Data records
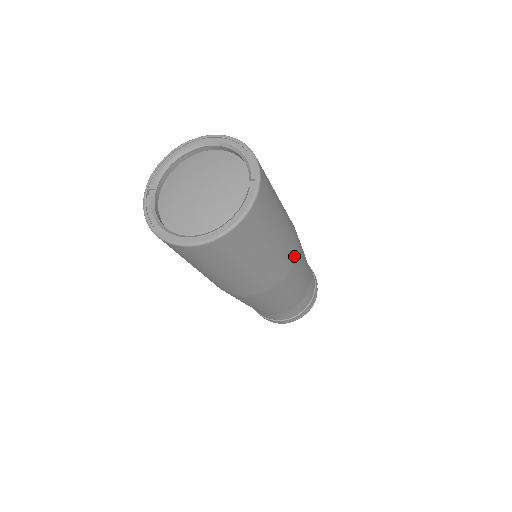
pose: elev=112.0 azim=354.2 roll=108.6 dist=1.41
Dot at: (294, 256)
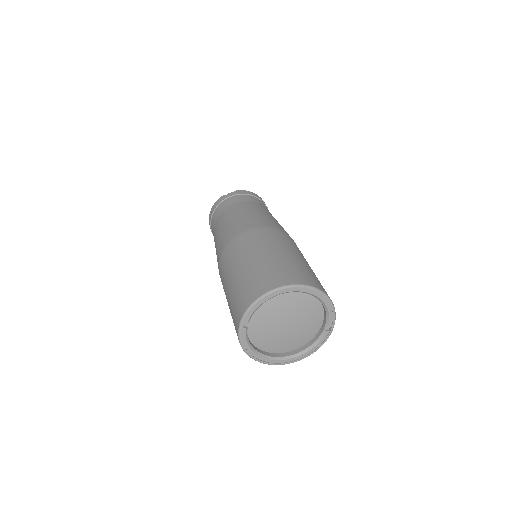
Dot at: occluded
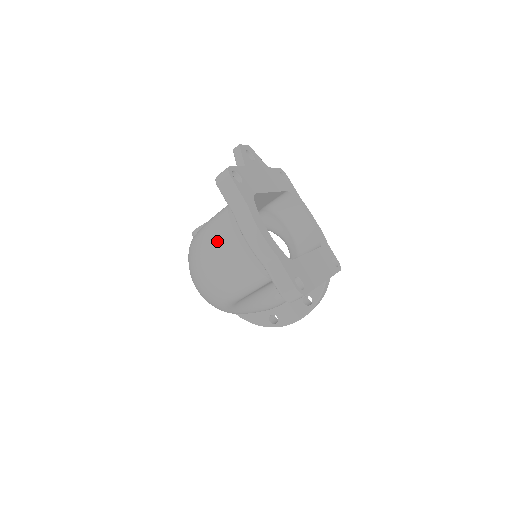
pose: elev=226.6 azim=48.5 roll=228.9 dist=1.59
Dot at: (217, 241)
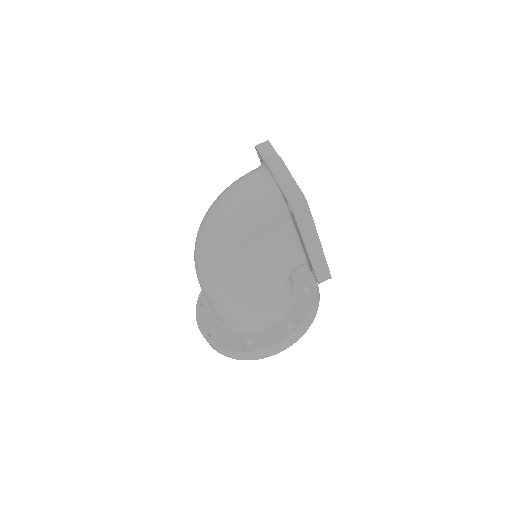
Dot at: (241, 180)
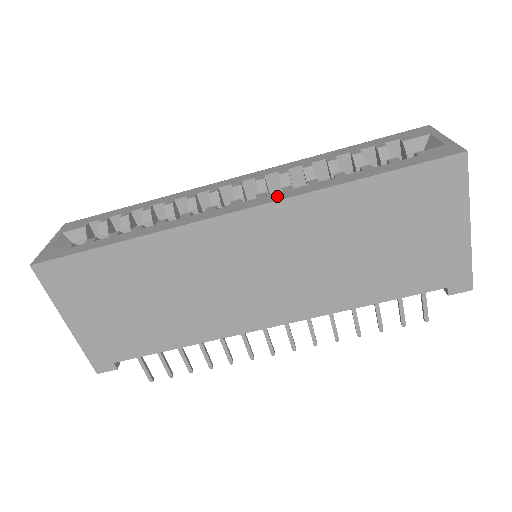
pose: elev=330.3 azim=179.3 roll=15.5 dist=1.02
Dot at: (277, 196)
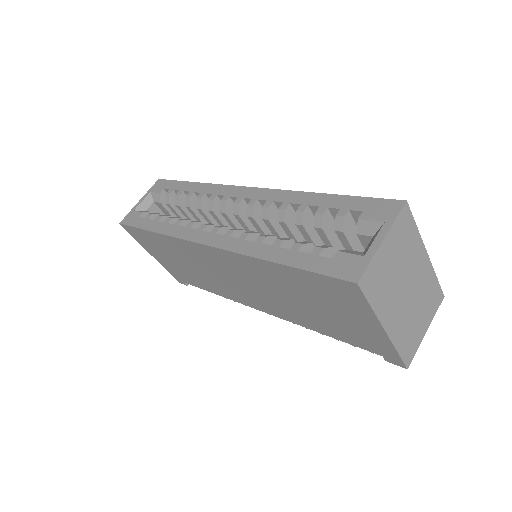
Dot at: (231, 243)
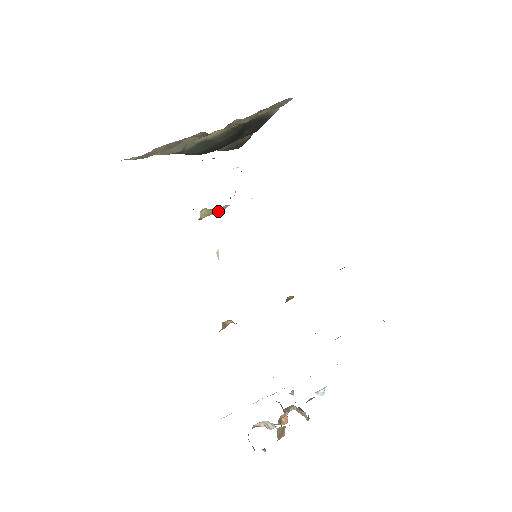
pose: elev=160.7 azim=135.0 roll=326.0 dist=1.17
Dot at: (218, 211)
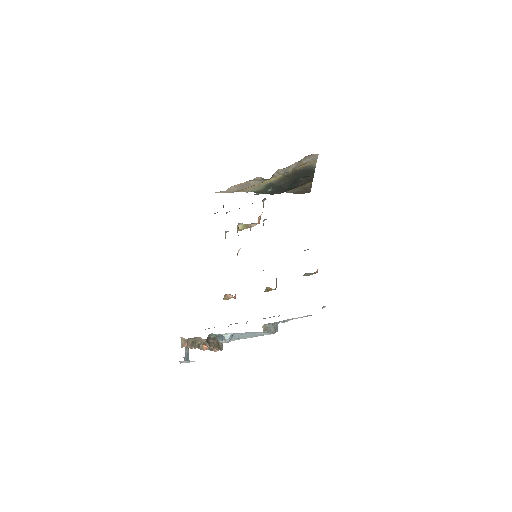
Dot at: (251, 226)
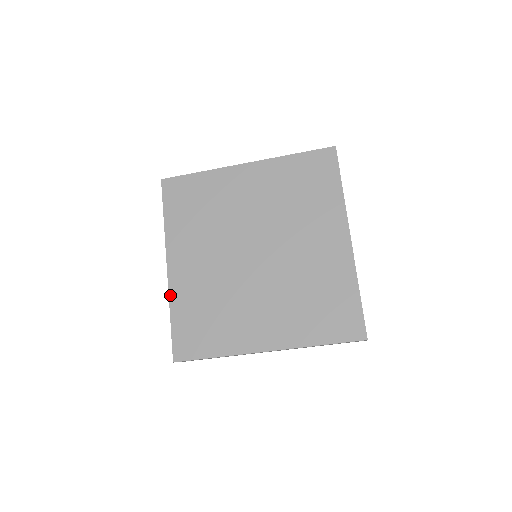
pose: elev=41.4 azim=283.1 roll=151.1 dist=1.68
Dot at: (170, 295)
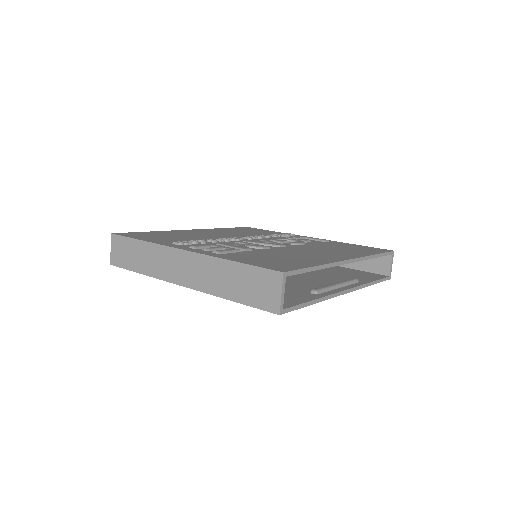
Dot at: occluded
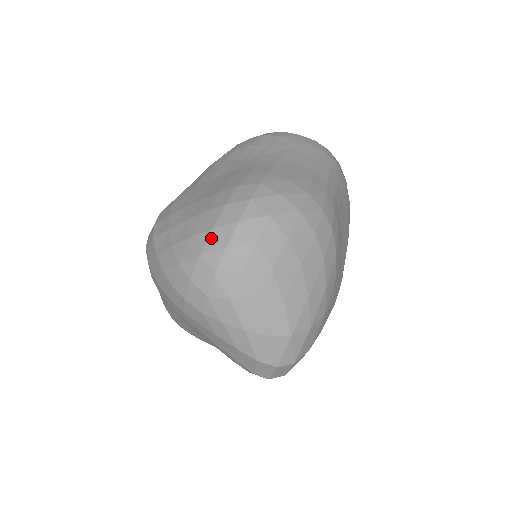
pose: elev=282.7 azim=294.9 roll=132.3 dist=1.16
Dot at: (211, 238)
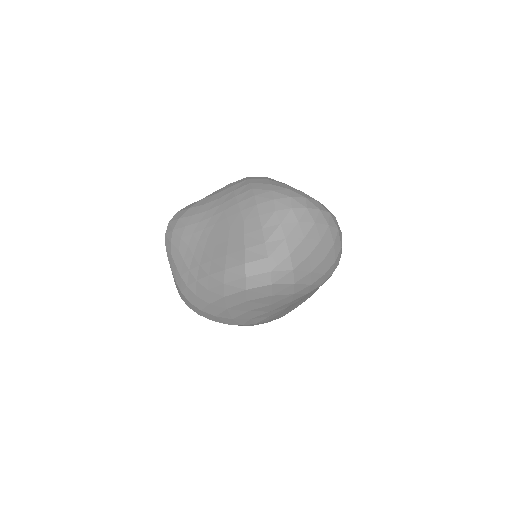
Dot at: (315, 201)
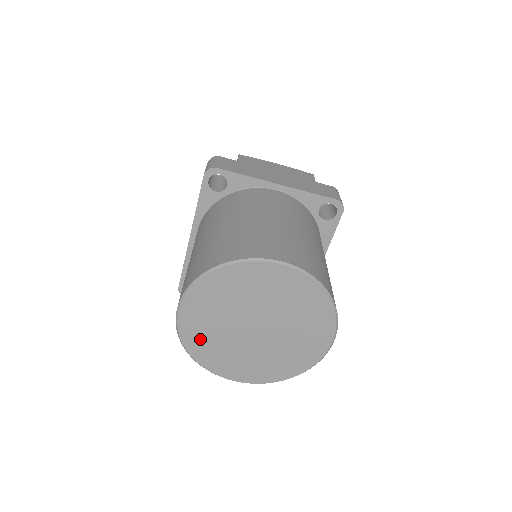
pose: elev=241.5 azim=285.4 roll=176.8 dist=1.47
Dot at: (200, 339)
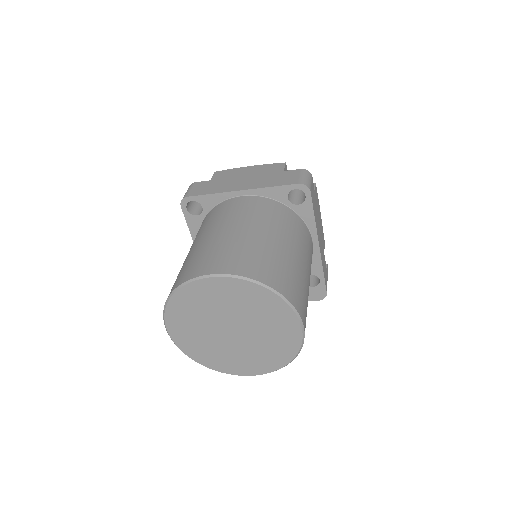
Dot at: (197, 350)
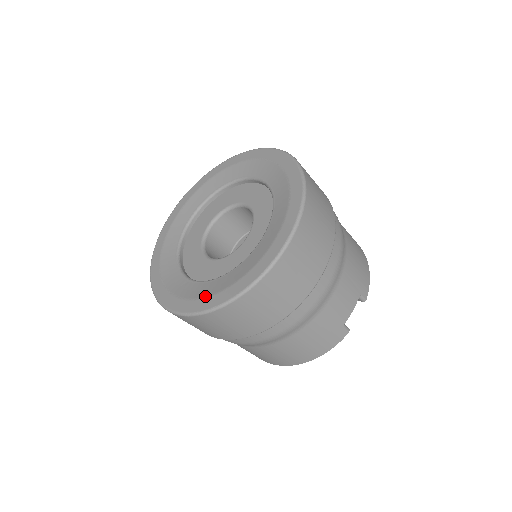
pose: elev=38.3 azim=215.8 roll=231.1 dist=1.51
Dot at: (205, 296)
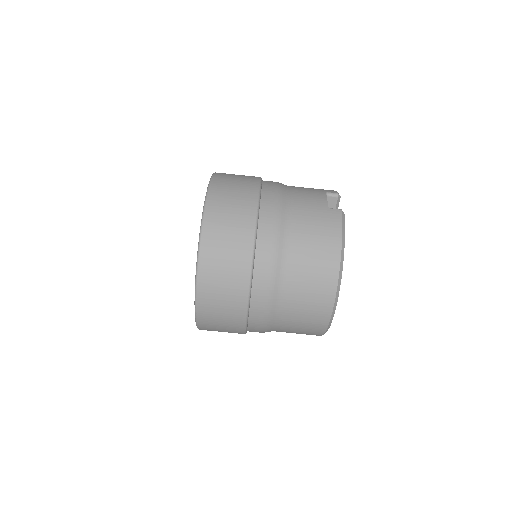
Dot at: occluded
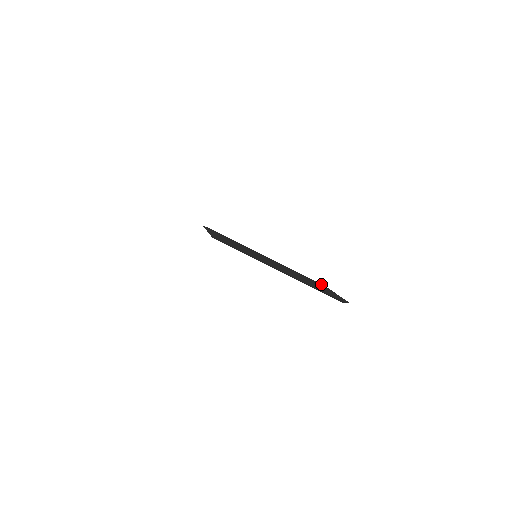
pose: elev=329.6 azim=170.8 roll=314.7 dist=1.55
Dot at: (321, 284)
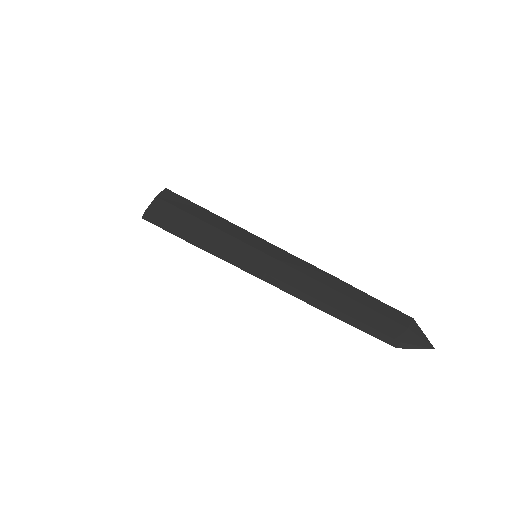
Dot at: (392, 339)
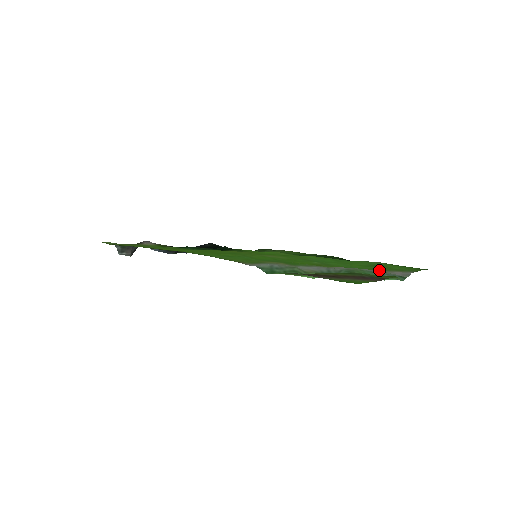
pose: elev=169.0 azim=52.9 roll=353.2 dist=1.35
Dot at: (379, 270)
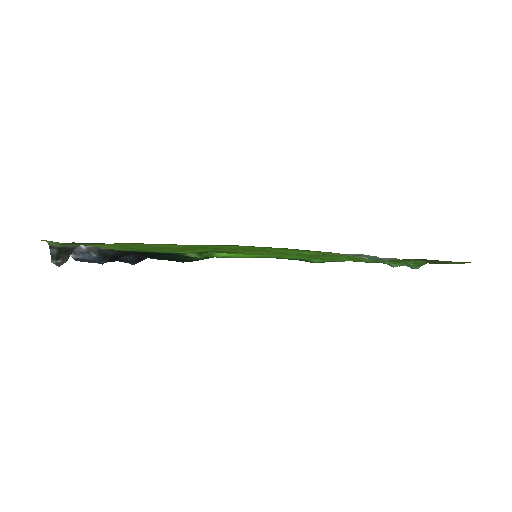
Dot at: occluded
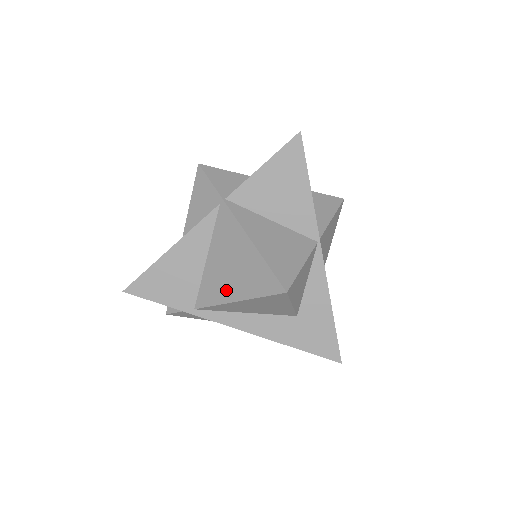
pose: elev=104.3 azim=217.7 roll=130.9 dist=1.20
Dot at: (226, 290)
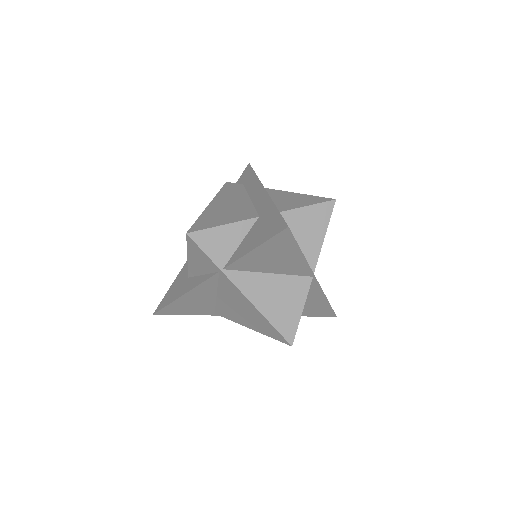
Dot at: (240, 320)
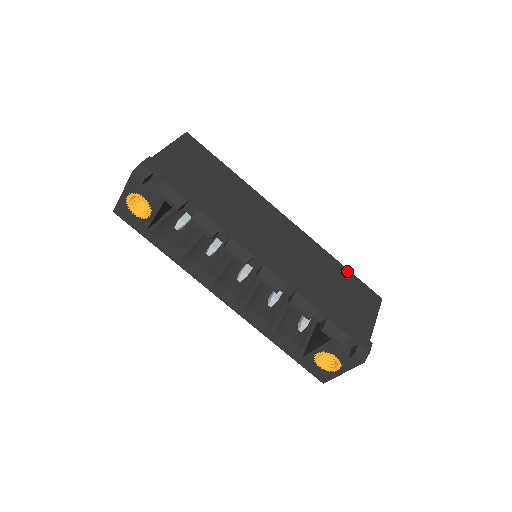
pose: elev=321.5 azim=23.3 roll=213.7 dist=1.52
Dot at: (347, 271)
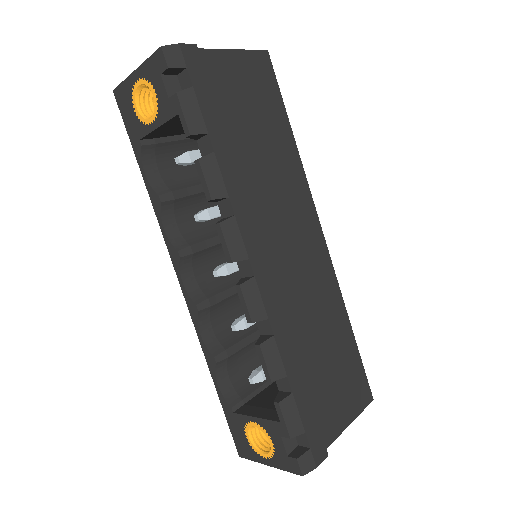
Dot at: (353, 342)
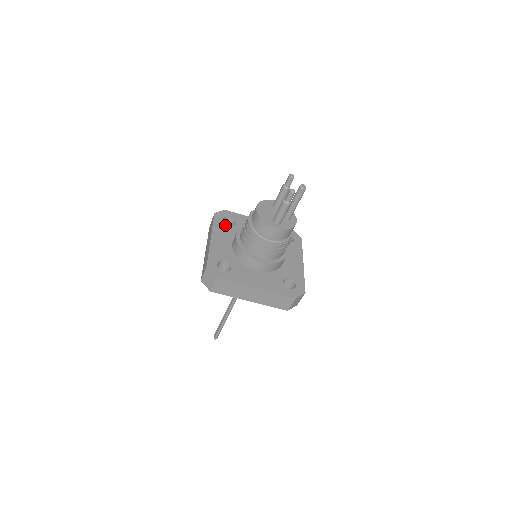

WRITTEN INSTRUCTION: Which lines in the records contain the string "azim" with matching case? Find each one and copy it in full.

RESULT OF THIS EXERCISE:
pose: elev=112.0 azim=354.2 roll=108.6 dist=1.41
pose: elev=226.6 azim=48.5 roll=228.9 dist=1.59
pose: elev=330.3 azim=179.3 roll=15.5 dist=1.02
pose: elev=160.7 azim=135.0 roll=326.0 dist=1.17
pose: elev=41.4 azim=283.1 roll=151.1 dist=1.68
pose: elev=282.7 azim=294.9 roll=132.3 dist=1.16
pose: elev=241.5 azim=285.4 roll=176.8 dist=1.47
pose: elev=38.3 azim=215.8 roll=231.1 dist=1.51
pose: elev=329.6 azim=170.8 roll=314.7 dist=1.55
pose: elev=169.0 azim=52.9 roll=353.2 dist=1.35
pose: elev=104.3 azim=217.7 roll=130.9 dist=1.20
pose: elev=321.5 azim=23.3 roll=213.7 dist=1.52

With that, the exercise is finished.